エスニック・メディアとは、特定の国や地域における人種民族的マイノリティによって作り出される新聞・雑誌・ラジオ・テレビなどのメディア。主に、母国ではない地域で暮らす外国人住民が日常生活に必要な情報を得るために作られ、限られたコミュニティ内で流通するメディアを指す。

近年、グローバリゼーションという言葉に象徴されるように、人やモノの国境を越えた移動はますます活発になっている。

島国である日本においても、戦前の1920~30年ごろには朝鮮半島からの移民が、戦後のバブル経済期には東南アジアや南米から出稼ぎを目的とした移民が増加した。そのような人たちは、日本に渡った後に仕事や住まいを探すため、無料の自国語の情報誌、すなわちエスニック・メディアを指針としていた。

エスニック・メディアの歴史

今やメディアは紙媒体・デジタル媒体などさまざまな形態で存在するが、エスニック・メディアの歴史をたどると、近年の印刷術の発明とともに発展している。

ヨーロッパで最も古いエスニック・メディアと言われるものは、1677年にオランダで発行されたフランス語新聞「Gazette de Leyde」だと言われている。1868年には、アメリカにおいて最初の邦字新聞「よのうはさ」が発行され、国外に移住した日本人を対象としたメディアも発展していった。

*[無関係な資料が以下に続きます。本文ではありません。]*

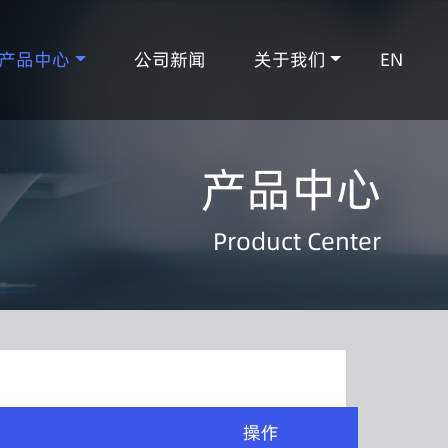
产品中心
公司新闻
关于我们
EN
产品中心
Product Center
操作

その後技術の進歩にともない、エスニック・メディアはラジオ・テレビ・インターネット放送とさまざまな形態に変化し今も多数存在している。

エスニック・メディアの社会的機能

エスニック・メディアには大きく分けて2つの機能があると考えられている。1つ目はその地域のエスニック集団への帰属意識を醸成する機能、2つ目は現地のマジョリティ集団とのつながりや、他のエスニック集団との関わりを生む機能だ。

特に移住したてのころは、移住者がすべき手続きや生活に便利な店など自分と同じ言葉・目線で書かれた情報を重宝するだろう。エスニック・メディアを通して現地のエスニック集団との交流が深められれば、慣れない世界で生活していく際の心の拠り所にもなるはずだ。

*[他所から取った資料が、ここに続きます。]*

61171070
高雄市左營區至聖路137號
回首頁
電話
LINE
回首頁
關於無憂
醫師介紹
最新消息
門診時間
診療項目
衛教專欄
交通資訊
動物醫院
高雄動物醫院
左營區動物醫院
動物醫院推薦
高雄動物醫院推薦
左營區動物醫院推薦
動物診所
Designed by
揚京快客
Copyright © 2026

また、ベテラン移住者が発信するメディアから、移住先のマジョリティ集団との関わり方や文化の違いなどを知ることもできる。日本においては、たとえばメディアの言語が日本語であれば、日本人や長期間日本に住んでいる人でなければ理解が難しいかもしれない。そのため、一方的な情報収集としての意味合いが強くなる。しかし、外国語で書かれていれば、自分の属するエスニック集団と他のエスニック集団とのつながりを得る機会ともなりうるだろう。

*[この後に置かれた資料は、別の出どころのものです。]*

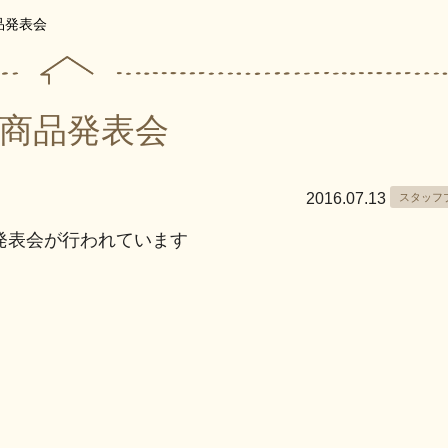
品発表会
商品発表会
2016.07.13
スタッフ
発表会が行われています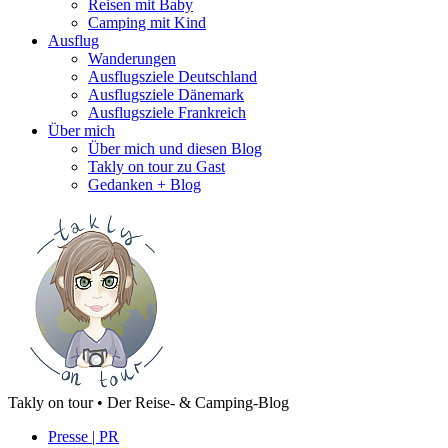
Reisen mit Baby
Camping mit Kind
Ausflug
Wanderungen
Ausflugsziele Deutschland
Ausflugsziele Dänemark
Ausflugsziele Frankreich
Über mich
Über mich und diesen Blog
Takly on tour zu Gast
Gedanken + Blog
Takly on tour • Der Reise- & Camping-Blog
Presse | PR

このようにエスニック・メディアは、所属を同じくする人々との絆を深めたり、別の集団に属する人々との交流を図ったりする役割を持つのだ。

エスニック・メディアの今後

インターネットやSNSの発達によって世界はより身近になり、情報の入手も容易となった。コロナ禍で一時的に国境を越えた移動が制限されたが、今後も地球規模での人やモノの交流はより活発になっていくだろう。

日本はまだ単純労働移民の受け入れなどに積極的とは言えないが、少子高齢化によって労働力不足が顕著となる中、今後も同じ態度を貫き通すことは難しいはずだ。反対に、仕事や教育環境を求めて海外への移住を決める日本人も増える可能性もある。

ただ時代や技術がどれだけ進んでも、住み慣れた地域への愛着や安心感は消えることがなく、形は変われどエスニック・メディアは多くの人々の心の拠り所として残り続けるだろう。